Dalam Pandangan Kaum Ini, Nama Kudunggu, bagian Cucu Berabat abat dari Turunan Maha Dewa, Brahma , Siwa dan Wisnu, sehingga muncul Nama Aswawarman, Mulawarwan , dan lain sebagainya hingga muncul dalam sejarah Darmawangsa, Airlangga dan lain sebagainya.
Ditarik lagi, Kisah Dengan Nama Sultan Agung, Pemberian dari Turunan Para Mahadewa hidup Dibumi Nusantara.
Misalnya , Nama Kartika dan Partika diambil Dari Anak Dari Prabu Dewa Wisnu, atau Burung Yang Ditunggangi Dewa Wisnu, kalau Burung Perempuan dinamakan Burung Kartika dan Laki laki Partika.
Belakangan Istilah itu, kalangan Ahli Metafisik berpandangan Istilah itu digunakan untuk Anak anak Mahadewa, Untuk Putri diberi nama Kartika dan Laki laki Partika.
Dan Semua Turunannya menggunakan dari awal Menggunakan Kartika, Misalnya Perempuan bernama Kartika Dewi, Dan Laki laki Bernama Agung Partika.

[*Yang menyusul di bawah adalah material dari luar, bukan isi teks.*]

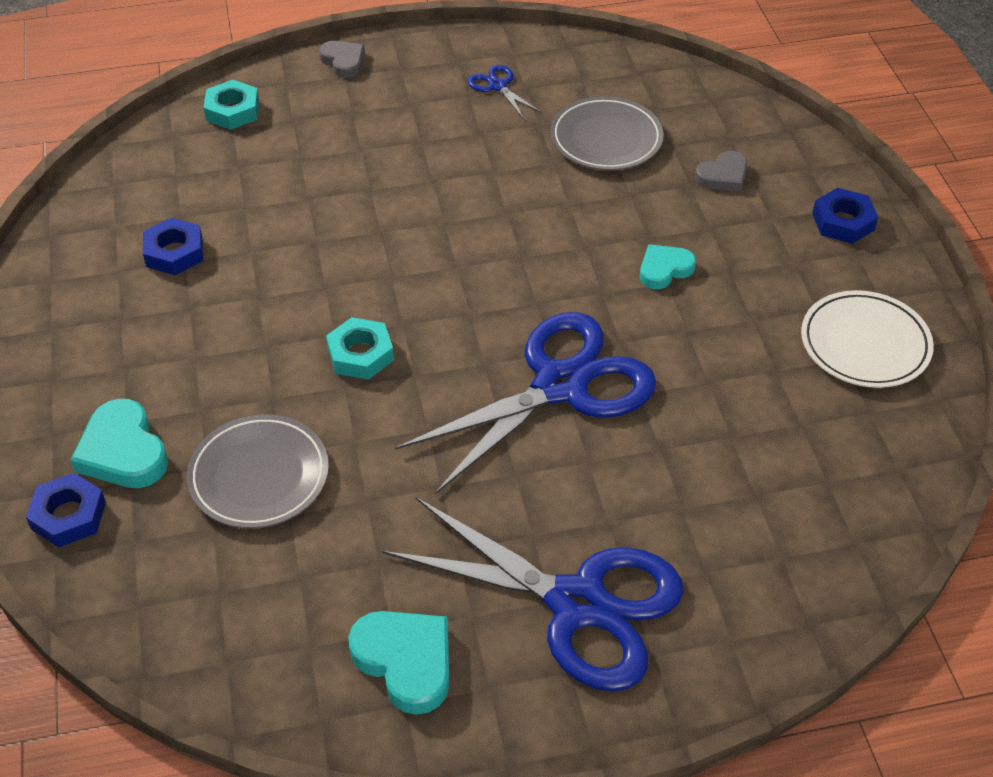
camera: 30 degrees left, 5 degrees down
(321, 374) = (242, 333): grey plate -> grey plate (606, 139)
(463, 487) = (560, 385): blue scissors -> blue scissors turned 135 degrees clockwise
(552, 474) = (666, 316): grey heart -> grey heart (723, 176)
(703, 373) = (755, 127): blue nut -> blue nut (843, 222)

2. TEORI KEDUA, MANUSIA PURBA:
Para Ahli Lain Menyebut , Keberadaan Manusia pertama dari Manusia Purbakala berbentuk Pitekan Erektus Berbentuk Kera, hampir sama Pendapat Teori Darwin Bahwa Manusia Berasal dari Kera, kelompok ini disebut TEORI MELENESIA.
3. PANDANGAN MILITAN YUNANI:
Pandangan Ini Berbeda lagi , Kelompok Di Manusia Bumi Nusantara, Berasal Dari Dewa Seun, Nusantara Bagian dari Kerajaan Pasifik, Bukti Sejarah Adanya Kerajaan Dibawah Dasar Sungai Baik Dilaut dan Sungai.
Bukti lain diklaim Tulisan Sangsekerta Berasal Dari Yunani.
4. PANDANGAN LAIN MANUSIA ” INDO dan MELENESIA:
Kedatangan Manusia Di Bumi Nusantara dari Kalangan Manusia Pelaut ” Nenek Moyang Sang Pelaut” Terdampar Dipulau Nusantara.
Hingga Beragam Wujud Wajah, diantaranya :
a. Berwajah Gujarat Arab
b. Berwajah India
c. Berwajah Mongol
d.Berwajah Cina
e. Berwajah Portugis, Belanda dan Jepang.
5. PANDANGAN MANUSIA PRIBUMI SIAPA? :
Ada Menyimpulkan Keberadaan Manusia Pribumi Dari Kaum Menelesia, Berwajah Hitam atau Trah Afrika atau Papua, atau Mereka Penguasa Alam Bumi Nusantara.
Sehingga Penulis Berkesimpulan :
1. Cikal Bakal Indonesia Ada Kerajaan Terbesar Diperut Bumi ini.
2. Kepercayaan Kejawen Bahwa Ada Kerajaan Halus, harus disimpulkan Benar Juga
3. Bahwa Kepercayaan Pendatang Dikelompokan Penghuni Hadir di Setengah Abat, Sejak Diciptakan Bumi Ini.
Kesimpulan Terakhir Siapa Yang Benar?
Hanya Tuhan Hakim Tertinggi, Kita Sebagai Manusia, Tidak Ada Yang Sempurna.